Kuwait’s Communications Ministry has invited international consultants to express interest in a design and supervision role for the planned Kuwait Metro project.

The ministry has invited firms to express interest in the contract, and is preparing to issue tender documents, according to sources in Kuwait.

The Communications Ministry has taken over as client of the metro project, which was previously planned to be developed as a public-private partnership (PPP) project under the supervision of the Partnerships Technical Bureau (PTB).  The team of the UK’s EY (formerly Ernst & Young), Ashurst and Atkins was advising the PTB on the development of the project, but their role has now ended.

MEED reported in early 2013 that the metro was one of four major projects the Communications Ministry had put on hold while it ordered a review on whether the schemes should be brought back under government ownership. The ministry is now preparing to tender the design and supervision role directly.

The PTB had received more than 60 expressions of interest (EoI) for the rolling stock package in June 2012, the first package it was planning to tender on the first phase of the metro. The proposed 50-60 kilometre first phase was planned to link Salmiya to the airport and contain 29 stations. The PTB had planned to develop the first phase of the project through five PPP contracts.

The PTB was aiming to develop the metro in five phases up to 2035, with the total length of the rail link reaching 170km when completed.

The metro was one of the flagship projects planned in Kuwait’s 2010-14 National Development Plan.
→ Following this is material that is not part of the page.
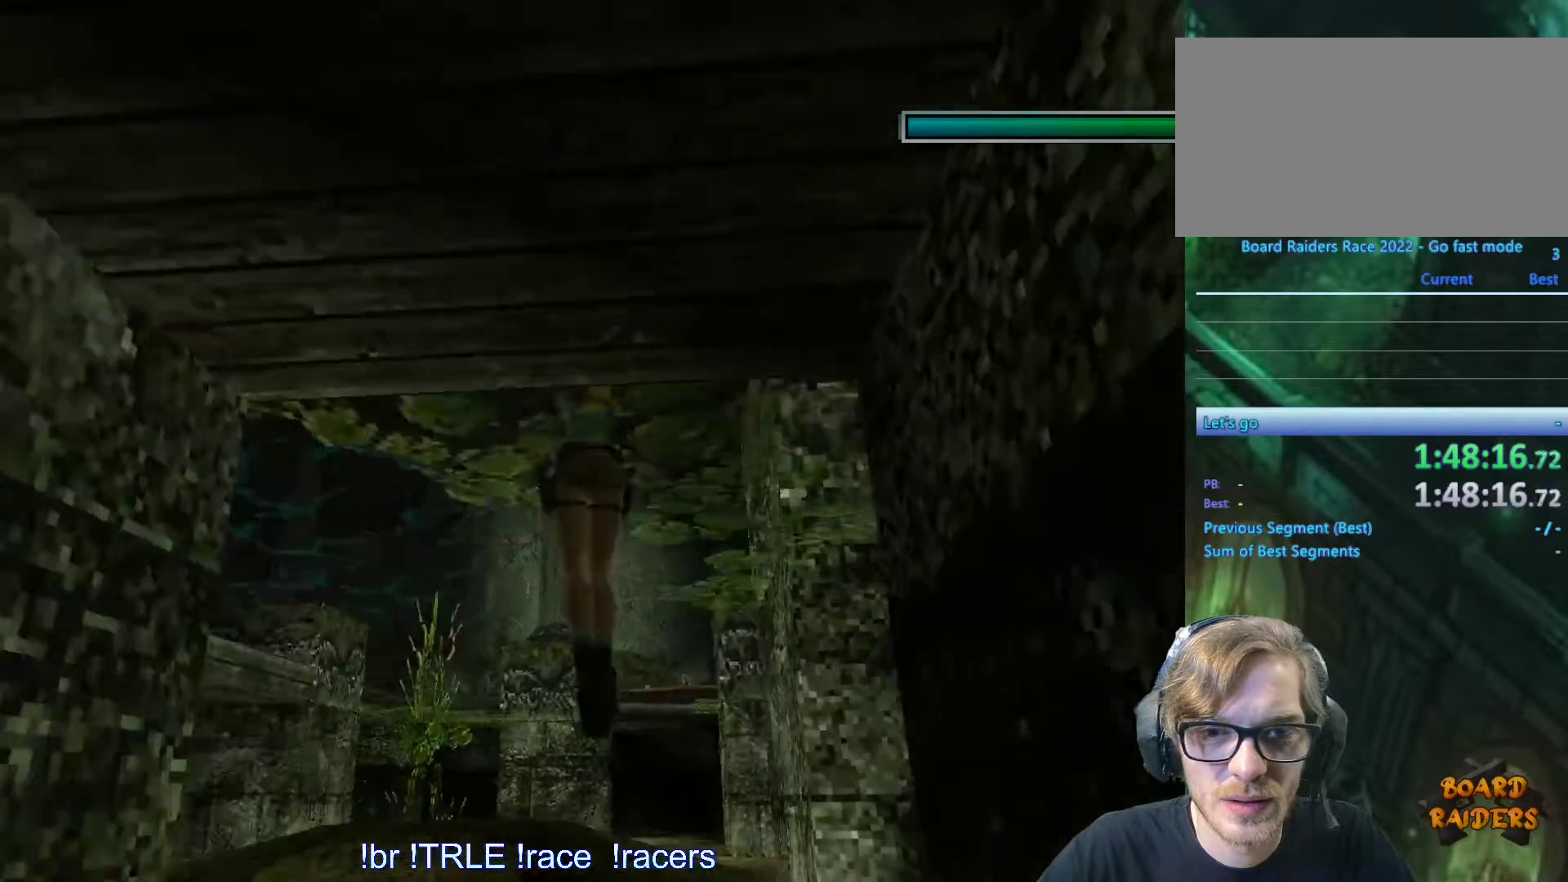
{"keys": ["left", "up"], "events": [[217, "alt", "up"], [267, "down", "up"], [367, "up", "down"]]}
It is hoped the rail scheme can make swifter progress under the ministry’s auspices than under the PTB. After two decades of underperformance, Kuwait’s projects sector has been boosted by the progress of a couple of long-awaited key development projects in recent months.

The signing of the final project agreements for the country’s first independent water and power project (IWPP), Al-Zour North, in December was followed by the February  award of three deals worth a combined $12bn for the long-delayed Clean Fuels Project (CFP) that will upgrade the country’s refineries.